PROVIDED MATERIAL:
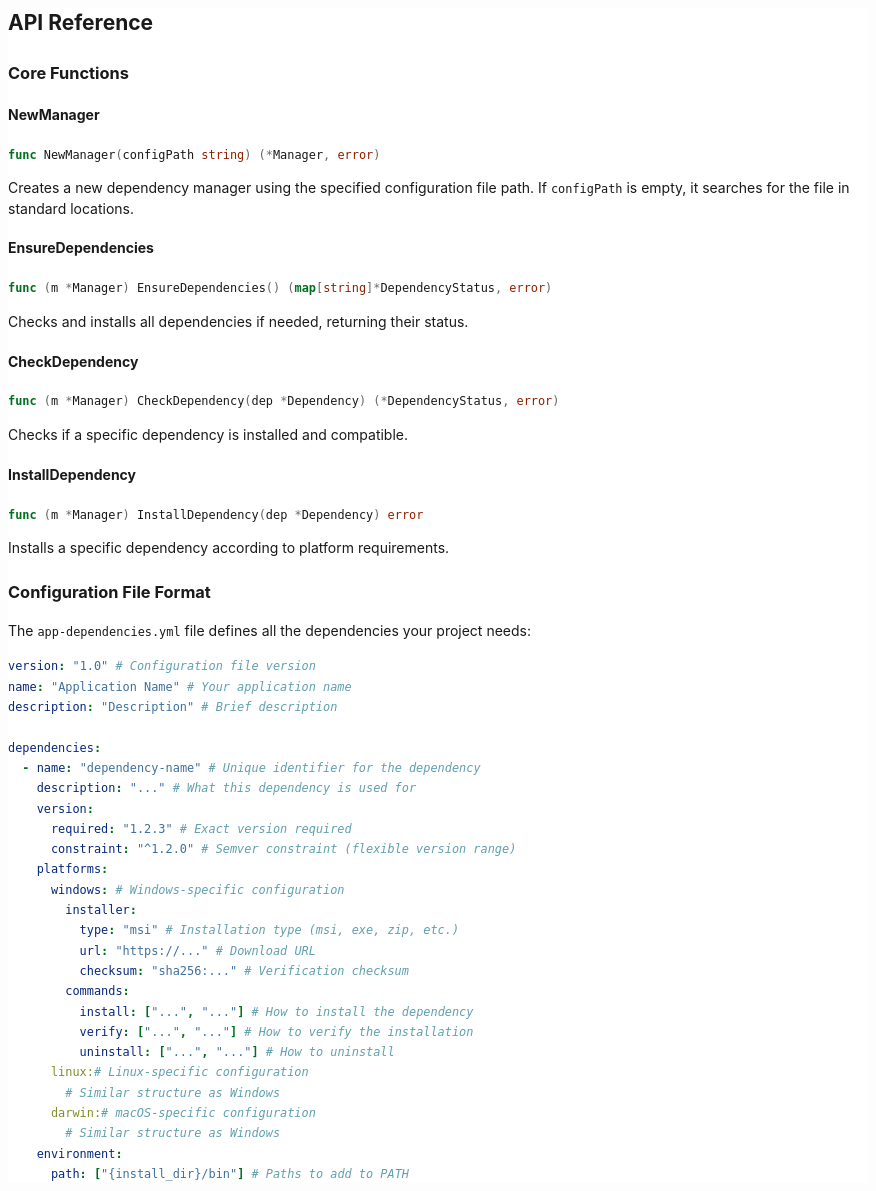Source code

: ## API Reference

### Core Functions

#### NewManager

```go
func NewManager(configPath string) (*Manager, error)
```

Creates a new dependency manager using the specified configuration file path. If `configPath` is empty, it searches for the file in standard locations.

#### EnsureDependencies

```go
func (m *Manager) EnsureDependencies() (map[string]*DependencyStatus, error)
```

Checks and installs all dependencies if needed, returning their status.

#### CheckDependency

```go
func (m *Manager) CheckDependency(dep *Dependency) (*DependencyStatus, error)
```

Checks if a specific dependency is installed and compatible.

#### InstallDependency

```go
func (m *Manager) InstallDependency(dep *Dependency) error
```

Installs a specific dependency according to platform requirements.

### Configuration File Format

The `app-dependencies.yml` file defines all the dependencies your project needs:

```yaml
version: "1.0" # Configuration file version
name: "Application Name" # Your application name
description: "Description" # Brief description

dependencies:
  - name: "dependency-name" # Unique identifier for the dependency
    description: "..." # What this dependency is used for
    version:
      required: "1.2.3" # Exact version required
      constraint: "^1.2.0" # Semver constraint (flexible version range)
    platforms:
      windows: # Windows-specific configuration
        installer:
          type: "msi" # Installation type (msi, exe, zip, etc.)
          url: "https://..." # Download URL
          checksum: "sha256:..." # Verification checksum
        commands:
          install: ["...", "..."] # How to install the dependency
          verify: ["...", "..."] # How to verify the installation
          uninstall: ["...", "..."] # How to uninstall
      linux:# Linux-specific configuration
        # Similar structure as Windows
      darwin:# macOS-specific configuration
        # Similar structure as Windows
    environment:
      path: ["{install_dir}/bin"] # Paths to add to PATH
```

BRIEF:
Find the string "version" in the entries above and return each line that holds it.

THE COMPLETED TASK:
version: "1.0" # Configuration file version
    version:
      required: "1.2.3" # Exact version required
      constraint: "^1.2.0" # Semver constraint (flexible version range)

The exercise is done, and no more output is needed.